Page excerpt —
══════════════════════════════

Ouch ... can it be ... is it a trial balloon ... might it work ... will it hurt ... or will people say "as good as gold" regarding the ... RMB ?!
BTW, I think there is precisely zerodotnaught % chance of it happening, because printing is easy, fun, and inexpensive ... but ...
... for discussion sake, as an exercise, if the RMB is pegged to gold, given that the true economy of China is not 1/10 of the US or 1/4 of Japan, but 1/3 to 1/1 of the US based on commodities useage (excl/incl. energy), and if then measured in a commodity based currency, then ... why, gold might zip to USD 1,200-1,500/oz instantly, and progressively move up as USD lands, gently or otherwise, depending on how quickly the stock of BMWs and Range Rovers ages in J6P garages
... and above assumes no other large commodity consuming economy, say gold-loving India, makes a similar bid for the gold.
Speaking of which, I best check inventory of my physicals next week, as any central bank ought to do, polish the bullion and count the bars :0)
P.S. never ever trade the physicals, for it is the financial reset button and the backup disk, all in one.
Golden opportunity for China thestandard.com.hk
Sam Baker
March 21, 2005
A peg to gold would inject flexible market dynamics into the yuan's exchange rate without risking the repercussions of conventional currency adjustment alternatives. AP
Under the best circumstances, a transition from a fixed exchange regime to a flexible one is not easy. Within the context of China's unique political and economic environment, its top leaders face an especially difficult set of challenges that continue to conspire against a feasible exit plan for the yuan's de facto peg to the US dollar.
Authorities have exacerbated this dilemma by repeatedly promising not to adjust the currency under pressure by foreign powers (read: the United States) or by currency speculators (read: illegal hot money inflows). The record US trade deficit in November and China's record foreign exchange accumulation through the end of last year suggest such pressures are unlikely to evaporate in the foreseeable future.

══════════════════════════════

Data entries —
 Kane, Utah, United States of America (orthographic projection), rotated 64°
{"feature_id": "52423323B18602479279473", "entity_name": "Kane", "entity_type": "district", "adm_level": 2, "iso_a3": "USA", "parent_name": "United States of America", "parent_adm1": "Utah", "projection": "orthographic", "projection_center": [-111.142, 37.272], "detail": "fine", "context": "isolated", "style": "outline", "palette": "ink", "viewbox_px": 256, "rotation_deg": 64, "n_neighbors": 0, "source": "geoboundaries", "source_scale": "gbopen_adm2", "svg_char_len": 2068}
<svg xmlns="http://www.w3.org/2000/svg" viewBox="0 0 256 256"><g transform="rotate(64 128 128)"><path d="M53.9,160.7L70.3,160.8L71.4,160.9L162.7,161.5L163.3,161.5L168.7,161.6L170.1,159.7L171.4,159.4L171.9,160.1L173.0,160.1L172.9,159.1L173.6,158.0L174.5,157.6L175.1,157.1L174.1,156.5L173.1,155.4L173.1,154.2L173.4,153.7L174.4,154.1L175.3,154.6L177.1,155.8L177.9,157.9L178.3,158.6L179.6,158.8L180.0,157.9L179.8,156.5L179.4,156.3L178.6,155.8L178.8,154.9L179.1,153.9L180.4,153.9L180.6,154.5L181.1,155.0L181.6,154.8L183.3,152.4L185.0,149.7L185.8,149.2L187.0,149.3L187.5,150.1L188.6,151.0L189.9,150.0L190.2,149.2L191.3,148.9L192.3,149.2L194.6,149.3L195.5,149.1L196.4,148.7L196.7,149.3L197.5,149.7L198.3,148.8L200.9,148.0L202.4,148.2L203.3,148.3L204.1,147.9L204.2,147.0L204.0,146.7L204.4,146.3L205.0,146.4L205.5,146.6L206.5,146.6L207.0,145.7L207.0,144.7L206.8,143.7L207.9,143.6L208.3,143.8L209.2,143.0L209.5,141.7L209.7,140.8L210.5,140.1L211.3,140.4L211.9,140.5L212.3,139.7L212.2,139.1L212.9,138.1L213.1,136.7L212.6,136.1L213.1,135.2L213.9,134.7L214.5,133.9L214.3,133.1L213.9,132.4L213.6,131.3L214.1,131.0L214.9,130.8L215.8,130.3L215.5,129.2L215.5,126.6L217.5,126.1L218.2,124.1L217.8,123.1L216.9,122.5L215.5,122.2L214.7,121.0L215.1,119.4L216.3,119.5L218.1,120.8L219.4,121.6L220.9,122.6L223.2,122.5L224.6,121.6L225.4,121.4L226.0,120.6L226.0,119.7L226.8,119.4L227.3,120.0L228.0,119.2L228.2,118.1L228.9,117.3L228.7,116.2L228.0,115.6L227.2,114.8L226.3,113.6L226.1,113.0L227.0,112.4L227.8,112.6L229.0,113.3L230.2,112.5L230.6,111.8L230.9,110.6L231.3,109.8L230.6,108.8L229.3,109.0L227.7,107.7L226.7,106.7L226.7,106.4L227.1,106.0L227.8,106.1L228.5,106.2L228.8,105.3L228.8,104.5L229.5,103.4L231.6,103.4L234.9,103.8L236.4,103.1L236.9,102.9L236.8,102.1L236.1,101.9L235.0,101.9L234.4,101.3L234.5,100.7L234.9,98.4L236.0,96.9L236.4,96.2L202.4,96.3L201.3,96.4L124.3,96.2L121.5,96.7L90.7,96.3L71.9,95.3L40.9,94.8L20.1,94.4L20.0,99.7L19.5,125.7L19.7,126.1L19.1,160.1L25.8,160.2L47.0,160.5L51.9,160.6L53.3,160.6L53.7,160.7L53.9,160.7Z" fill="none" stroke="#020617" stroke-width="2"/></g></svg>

══════════════════════════════

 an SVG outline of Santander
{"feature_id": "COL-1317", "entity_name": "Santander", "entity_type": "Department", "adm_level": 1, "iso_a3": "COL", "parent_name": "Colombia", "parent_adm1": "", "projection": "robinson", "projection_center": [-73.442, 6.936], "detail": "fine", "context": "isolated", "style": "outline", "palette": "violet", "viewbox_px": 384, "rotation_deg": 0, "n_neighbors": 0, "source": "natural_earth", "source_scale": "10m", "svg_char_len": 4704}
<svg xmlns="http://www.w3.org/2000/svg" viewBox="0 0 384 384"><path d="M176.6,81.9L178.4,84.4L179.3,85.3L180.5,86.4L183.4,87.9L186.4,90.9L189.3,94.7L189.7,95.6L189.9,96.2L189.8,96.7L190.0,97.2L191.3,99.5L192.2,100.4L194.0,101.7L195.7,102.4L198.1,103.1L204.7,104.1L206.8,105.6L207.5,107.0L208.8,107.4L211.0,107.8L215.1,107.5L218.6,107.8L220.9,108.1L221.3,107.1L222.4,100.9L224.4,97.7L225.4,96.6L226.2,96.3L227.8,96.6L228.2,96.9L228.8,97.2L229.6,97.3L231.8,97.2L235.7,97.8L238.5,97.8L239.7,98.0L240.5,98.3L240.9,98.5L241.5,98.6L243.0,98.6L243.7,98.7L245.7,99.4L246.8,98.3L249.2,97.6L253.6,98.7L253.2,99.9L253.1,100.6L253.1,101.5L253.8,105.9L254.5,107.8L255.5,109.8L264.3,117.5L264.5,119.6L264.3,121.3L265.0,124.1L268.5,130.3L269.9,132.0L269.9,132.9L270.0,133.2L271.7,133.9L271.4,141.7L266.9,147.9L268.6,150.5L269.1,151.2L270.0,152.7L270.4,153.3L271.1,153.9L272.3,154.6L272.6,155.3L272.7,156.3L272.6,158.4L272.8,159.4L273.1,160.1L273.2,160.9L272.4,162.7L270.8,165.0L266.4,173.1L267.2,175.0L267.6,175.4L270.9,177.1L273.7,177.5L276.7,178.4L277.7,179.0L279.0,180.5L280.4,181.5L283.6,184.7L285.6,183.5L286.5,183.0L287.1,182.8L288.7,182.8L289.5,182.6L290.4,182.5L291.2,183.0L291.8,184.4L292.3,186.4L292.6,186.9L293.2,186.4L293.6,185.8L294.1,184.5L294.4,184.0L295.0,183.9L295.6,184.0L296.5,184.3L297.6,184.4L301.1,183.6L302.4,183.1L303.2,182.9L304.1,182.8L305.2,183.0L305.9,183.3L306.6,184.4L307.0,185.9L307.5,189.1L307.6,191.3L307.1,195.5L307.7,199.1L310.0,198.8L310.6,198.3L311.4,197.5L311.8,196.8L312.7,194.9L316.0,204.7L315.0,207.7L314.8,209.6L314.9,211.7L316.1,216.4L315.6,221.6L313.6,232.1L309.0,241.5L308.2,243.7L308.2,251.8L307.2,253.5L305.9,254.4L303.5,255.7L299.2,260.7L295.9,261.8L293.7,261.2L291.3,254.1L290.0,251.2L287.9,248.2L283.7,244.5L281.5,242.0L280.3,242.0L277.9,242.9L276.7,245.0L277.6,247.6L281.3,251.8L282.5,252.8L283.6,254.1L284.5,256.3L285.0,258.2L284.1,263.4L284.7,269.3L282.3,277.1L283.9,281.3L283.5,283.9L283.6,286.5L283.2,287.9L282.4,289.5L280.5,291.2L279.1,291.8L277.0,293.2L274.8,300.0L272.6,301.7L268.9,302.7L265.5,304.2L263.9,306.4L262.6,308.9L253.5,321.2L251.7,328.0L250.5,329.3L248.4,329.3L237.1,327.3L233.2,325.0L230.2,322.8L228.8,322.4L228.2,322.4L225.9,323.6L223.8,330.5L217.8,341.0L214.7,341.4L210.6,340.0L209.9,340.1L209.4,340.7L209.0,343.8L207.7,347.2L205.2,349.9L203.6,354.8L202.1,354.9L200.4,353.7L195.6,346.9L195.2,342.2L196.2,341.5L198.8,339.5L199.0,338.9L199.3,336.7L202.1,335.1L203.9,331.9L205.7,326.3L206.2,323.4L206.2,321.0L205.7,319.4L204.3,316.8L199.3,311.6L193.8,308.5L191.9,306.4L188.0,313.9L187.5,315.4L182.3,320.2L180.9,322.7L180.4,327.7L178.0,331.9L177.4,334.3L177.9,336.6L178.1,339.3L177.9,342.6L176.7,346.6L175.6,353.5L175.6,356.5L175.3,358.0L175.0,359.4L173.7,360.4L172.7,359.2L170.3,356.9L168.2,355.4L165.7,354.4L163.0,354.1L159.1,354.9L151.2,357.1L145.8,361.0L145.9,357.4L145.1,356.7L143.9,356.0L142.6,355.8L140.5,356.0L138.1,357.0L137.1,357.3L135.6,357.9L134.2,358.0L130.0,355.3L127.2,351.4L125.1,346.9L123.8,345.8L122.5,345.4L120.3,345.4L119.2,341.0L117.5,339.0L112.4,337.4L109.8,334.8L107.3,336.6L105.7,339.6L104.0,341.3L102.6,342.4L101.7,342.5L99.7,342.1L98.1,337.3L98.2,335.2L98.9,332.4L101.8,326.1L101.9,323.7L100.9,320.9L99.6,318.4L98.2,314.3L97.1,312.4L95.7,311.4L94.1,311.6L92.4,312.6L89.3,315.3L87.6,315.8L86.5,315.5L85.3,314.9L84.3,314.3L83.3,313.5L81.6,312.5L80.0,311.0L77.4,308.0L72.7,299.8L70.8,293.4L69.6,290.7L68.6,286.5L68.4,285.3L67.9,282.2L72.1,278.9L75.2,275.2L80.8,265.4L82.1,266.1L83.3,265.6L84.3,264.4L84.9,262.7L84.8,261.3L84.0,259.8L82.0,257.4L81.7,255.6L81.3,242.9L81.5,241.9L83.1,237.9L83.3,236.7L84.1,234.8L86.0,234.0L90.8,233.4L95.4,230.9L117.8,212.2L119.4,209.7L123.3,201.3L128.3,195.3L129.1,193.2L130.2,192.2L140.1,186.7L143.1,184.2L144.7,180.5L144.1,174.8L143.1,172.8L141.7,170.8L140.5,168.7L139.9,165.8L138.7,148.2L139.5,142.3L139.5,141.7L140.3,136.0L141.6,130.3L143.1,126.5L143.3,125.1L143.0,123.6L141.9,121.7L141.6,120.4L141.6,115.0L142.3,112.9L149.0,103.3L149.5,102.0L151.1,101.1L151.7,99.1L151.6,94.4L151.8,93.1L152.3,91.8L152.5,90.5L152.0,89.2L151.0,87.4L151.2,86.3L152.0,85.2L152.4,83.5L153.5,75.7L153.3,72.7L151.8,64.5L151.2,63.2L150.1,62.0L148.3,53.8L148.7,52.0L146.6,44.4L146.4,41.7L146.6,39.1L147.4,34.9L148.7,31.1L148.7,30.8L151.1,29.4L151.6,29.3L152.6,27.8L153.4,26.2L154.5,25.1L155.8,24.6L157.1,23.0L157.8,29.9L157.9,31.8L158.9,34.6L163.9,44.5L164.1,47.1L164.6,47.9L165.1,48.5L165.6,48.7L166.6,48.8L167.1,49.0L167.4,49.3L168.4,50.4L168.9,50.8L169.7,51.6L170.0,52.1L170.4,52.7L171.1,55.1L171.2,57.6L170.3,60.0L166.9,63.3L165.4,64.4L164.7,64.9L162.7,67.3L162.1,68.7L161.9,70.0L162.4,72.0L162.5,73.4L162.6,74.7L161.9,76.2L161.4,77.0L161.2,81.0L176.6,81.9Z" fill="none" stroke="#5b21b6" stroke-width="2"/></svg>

══════════════════════════════

Work instructions —
- a) Say whether each statement below agrees with the text on pegging the yuan to gold, answering yes or no and quoting the exact words of the text that decide it: (i) The poster believes there is a good chance the RMB will be pegged to gold. (ii) The poster advises against ever trading physical gold. (iii) Chinese authorities have promised not to adjust the currency under pressure from foreign powers.
- b) Carry on the text on pegging the yuan to gold from the point where it stops.

Answers for the exercise —
- a)
(i) No: "I think there is precisely zerodotnaught % chance of it happening"
(ii) Yes: "never ever trade the physicals"
(iii) Yes: "repeatedly promising not to adjust the currency under pressure by foreign powers"

- b)
Fortunately for mainland policy-makers, a conventional currency adjustment is not their only available path; a yuan peg to gold shines the way to a face-saving alternative.
Lest anyone get the wrong idea, this is not to imply China's leaders ought to ignore the failed history of the gold standard by adopting one of their own.
The idea is simply that China temporarily pegs its currency to gold to facilitate an exit from the insidious clutches of a de facto fixed currency regime and lay the foundation for an eventual transition to a fully floating one.
Gold is often dismissed as a potential monetary anchor for developing economies like China because of the pre-eminent role the US dollar plays in global trade and financing. A peg to the dollar minimizes currency risks for foreign lenders and direct investors, and facilitates capital inflows that are so essential for economic development in capital-poor countries.
This old shoe no longer fits, however, as reflected in China's bulging balance of payment surpluses and exploding foreign exchange reserves, which grew by US$206 billion (HK$1.6 trillion) last year alone.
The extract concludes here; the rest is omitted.